At the stadium scene, right before the destruction, there is a symbol in the audience that may be recognizable to diehard Robin fans. Christopher Nolan had asked 10,000 extras to partake in this scene within Heinz Stadium and when this fan brought in a prop with the iconic Robin “R,” he allowed it to be kept in the film.
When Batman is chasing after Bane after the stock exchange robbery an older policeman tells his younger partner to, “sit back, you’re in for a show.” This is almost a direct quote from The Dark Knight Returns.
The filmmakers used inspiration from the following comics: The Dark Knight Returns, Knightfall, and No Man’s Land.
According to one Redditor, he noticed that within the scene where John Blake first meets Bruce Wayne, if you look closely you would have noticed two things from the 1960s Batman series: the red Batphone and a bronze head (concealed a button that had access to the Batpole down to the Batcave). (Reddit)
Characters play a big part of the Batman Universe. One of the lacky antagonists known as Roland Daggett, President of Daggett Industries, is the creator of Renuyu. This rejuvenation product is responsible for turning Basil Karlo into Clayface, one of Batman’s most dangerous villains.
As a disguise before the stock market scene, Bane is shown wearing a red helmet and biker gear in reference to Batman villain, The Red Hood.
During the police chase scene after the bar shootout with Selina Kyle and the Roland Daggett’s men, there is a sniper shooting from a fire escape. This has been assumed to be Deadshot by many, but the character appears multiple times throughout the film as Barsad. John Barsad is the name of a character in The Tale of Two Cities.
The pit that Talia climbs out of can loosely be assumed as Nolan’s version of Ra’s Al Ghul’s Lazarus Pits.

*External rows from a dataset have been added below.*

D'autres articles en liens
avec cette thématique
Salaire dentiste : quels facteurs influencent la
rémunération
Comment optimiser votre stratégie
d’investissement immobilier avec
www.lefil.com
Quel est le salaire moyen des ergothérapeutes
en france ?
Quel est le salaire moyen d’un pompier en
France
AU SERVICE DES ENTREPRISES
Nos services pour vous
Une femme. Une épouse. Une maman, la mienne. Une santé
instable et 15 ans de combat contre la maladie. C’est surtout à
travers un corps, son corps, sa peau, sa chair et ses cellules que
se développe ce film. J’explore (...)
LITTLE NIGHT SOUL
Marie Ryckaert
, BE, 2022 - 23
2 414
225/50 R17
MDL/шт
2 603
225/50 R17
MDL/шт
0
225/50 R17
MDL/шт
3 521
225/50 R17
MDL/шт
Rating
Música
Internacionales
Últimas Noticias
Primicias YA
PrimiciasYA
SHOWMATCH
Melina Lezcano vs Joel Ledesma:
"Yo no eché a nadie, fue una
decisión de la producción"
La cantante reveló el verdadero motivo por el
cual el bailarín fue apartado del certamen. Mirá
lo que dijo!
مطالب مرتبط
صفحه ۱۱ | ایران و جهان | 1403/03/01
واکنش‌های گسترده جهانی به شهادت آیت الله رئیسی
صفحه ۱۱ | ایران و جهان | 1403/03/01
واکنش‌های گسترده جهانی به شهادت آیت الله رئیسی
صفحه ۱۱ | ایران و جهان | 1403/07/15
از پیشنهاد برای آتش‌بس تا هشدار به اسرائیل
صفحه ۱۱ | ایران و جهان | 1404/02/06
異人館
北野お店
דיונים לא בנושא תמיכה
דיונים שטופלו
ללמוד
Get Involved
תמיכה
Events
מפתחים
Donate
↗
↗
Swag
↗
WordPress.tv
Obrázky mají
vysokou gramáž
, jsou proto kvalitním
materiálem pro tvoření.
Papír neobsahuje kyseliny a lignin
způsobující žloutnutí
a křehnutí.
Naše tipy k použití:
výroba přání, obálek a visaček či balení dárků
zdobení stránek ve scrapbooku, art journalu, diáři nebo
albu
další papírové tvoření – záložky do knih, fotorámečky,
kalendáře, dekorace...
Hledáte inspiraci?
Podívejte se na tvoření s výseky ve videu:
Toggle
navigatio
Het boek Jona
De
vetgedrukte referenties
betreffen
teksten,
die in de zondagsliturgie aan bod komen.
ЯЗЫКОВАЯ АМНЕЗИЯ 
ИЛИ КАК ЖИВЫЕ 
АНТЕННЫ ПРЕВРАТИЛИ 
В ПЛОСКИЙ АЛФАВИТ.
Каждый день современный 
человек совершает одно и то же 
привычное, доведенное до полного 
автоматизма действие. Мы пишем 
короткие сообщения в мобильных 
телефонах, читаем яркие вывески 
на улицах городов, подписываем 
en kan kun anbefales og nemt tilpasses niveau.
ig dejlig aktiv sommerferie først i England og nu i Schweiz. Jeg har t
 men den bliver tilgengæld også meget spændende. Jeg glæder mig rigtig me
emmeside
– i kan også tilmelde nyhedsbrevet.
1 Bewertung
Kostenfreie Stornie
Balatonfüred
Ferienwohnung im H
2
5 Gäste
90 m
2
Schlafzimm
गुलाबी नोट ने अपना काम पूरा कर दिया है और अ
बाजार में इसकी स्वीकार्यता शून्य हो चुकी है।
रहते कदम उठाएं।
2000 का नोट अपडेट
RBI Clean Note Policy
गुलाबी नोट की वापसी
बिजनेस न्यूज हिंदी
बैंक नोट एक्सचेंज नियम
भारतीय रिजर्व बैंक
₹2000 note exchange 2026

NOT SO MUCH EASTER EGGS, BUT FUN COINCIDENCES:
Another Redditor loves his music so much that he noticed during the charity ballroom scene with Bruce, Miranda Tate, and Selina Kyle, the song that was being played is entitled, “Pavane pour une Infante Defunte” by Maurice Ravel. Translated, this song is called “Pavane for a Dead Princess,” foreshadowing the coming of Talia Al Ghul. (Reddit)
When Bruce and Lucius walk among their toys, Bruce says “Now you’re just showing off,” which is kind of funny because Jim Carrey says the same thing to Morgan Freeman in Bruce Almighty.
The Dark Knight Rises has much literary connection to The Tale of Two Cities. (A great explanation can be found at Slate.com)
And of course, at the end, when Batman is fleeing the city with a bomb to avoid Gotham casualties, we are reminded of Adam West’s heroics as Batman. (I won’t think of the end scene in any other fashion from here on out.)
So what are you waiting for, go see The Dark Knight Rises again and look for these Easter Eggs and more!
That’s all I got for now folks. Did you catch anything I may have missed?